MultiChoice Group Ltd, a leading pay TV provider, has officially declined a non-binding acquisition offer from Vivendi SE’s Canal+. The proposed offer, valuing MultiChoice shares at R105 each, was deemed inadequate by the company, as it undervalued its shareholdings. In a statement posted on its website, MultiChoice emphasized its commitment to maximizing shareholder value but asserted that the proposed price did not warrant further engagement with Canal+.
Highlighting its openness to exploring opportunities that benefit shareholders, MultiChoice’s board expressed willingness to engage with any party offering a fair price and subject to appropriate conditions. The company stressed that the current offer failed to account for potential synergies arising from the proposed transaction, which must be considered in any fair offer made by Canal+.
In adherence to takeover regulations, MultiChoice affirmed its intent to act in accordance with its duties and obligations. Additionally, the company informed shareholders of its intention to limit the aggregate voting power of shares held by foreigners to South Africa to comply with statutory requirements.
Canal+’s offer, presented on February 2, aimed to acquire all remaining shares in MultiChoice Group for approximately $1.7 billion. Initially holding a 31.67 percent stake, Canal+ has increased its ownership to 35.01 percent following the announcement of the offer. Despite this, MultiChoice remains steadfast in its decision to reject the proposal, prioritizing fair valuation and shareholder interests.

▸ **Entries provided**:

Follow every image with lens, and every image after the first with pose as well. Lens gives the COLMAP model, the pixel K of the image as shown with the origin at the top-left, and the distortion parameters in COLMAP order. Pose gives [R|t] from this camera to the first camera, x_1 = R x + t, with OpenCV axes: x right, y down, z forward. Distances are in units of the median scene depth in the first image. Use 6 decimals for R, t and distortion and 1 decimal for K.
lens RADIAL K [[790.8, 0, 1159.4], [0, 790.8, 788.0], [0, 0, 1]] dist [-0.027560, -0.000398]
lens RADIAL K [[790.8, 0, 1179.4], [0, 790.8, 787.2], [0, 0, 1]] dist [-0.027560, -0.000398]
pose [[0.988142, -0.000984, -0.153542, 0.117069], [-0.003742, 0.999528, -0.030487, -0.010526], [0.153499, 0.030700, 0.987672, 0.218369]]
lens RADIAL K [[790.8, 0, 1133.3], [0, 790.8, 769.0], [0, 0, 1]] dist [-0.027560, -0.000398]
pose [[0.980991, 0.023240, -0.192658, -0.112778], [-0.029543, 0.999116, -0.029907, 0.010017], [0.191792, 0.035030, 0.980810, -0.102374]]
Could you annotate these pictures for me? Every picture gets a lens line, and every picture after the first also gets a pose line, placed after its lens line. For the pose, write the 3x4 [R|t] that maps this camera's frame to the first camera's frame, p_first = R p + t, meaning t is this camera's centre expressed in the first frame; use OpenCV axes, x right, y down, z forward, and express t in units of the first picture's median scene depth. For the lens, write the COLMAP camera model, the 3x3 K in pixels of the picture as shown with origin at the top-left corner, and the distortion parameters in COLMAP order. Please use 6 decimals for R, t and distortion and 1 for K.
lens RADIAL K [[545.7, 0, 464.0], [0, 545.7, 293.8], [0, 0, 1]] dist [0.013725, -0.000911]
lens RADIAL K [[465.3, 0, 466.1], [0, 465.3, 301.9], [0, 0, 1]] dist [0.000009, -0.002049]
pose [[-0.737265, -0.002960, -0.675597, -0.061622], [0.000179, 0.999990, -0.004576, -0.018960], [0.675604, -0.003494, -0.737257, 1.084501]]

▸ **What to work on**: Echo the passage of the MultiChoice article exactly, everything from "In adherence to" down to "and shareholder interests.".

▸ **Answer area**:
In adherence to takeover regulations, MultiChoice affirmed its intent to act in accordance with its duties and obligations. Additionally, the company informed shareholders of its intention to limit the aggregate voting power of shares held by foreigners to South Africa to comply with statutory requirements.
Canal+’s offer, presented on February 2, aimed to acquire all remaining shares in MultiChoice Group for approximately $1.7 billion. Initially holding a 31.67 percent stake, Canal+ has increased its ownership to 35.01 percent following the announcement of the offer. Despite this, MultiChoice remains steadfast in its decision to reject the proposal, prioritizing fair valuation and shareholder interests.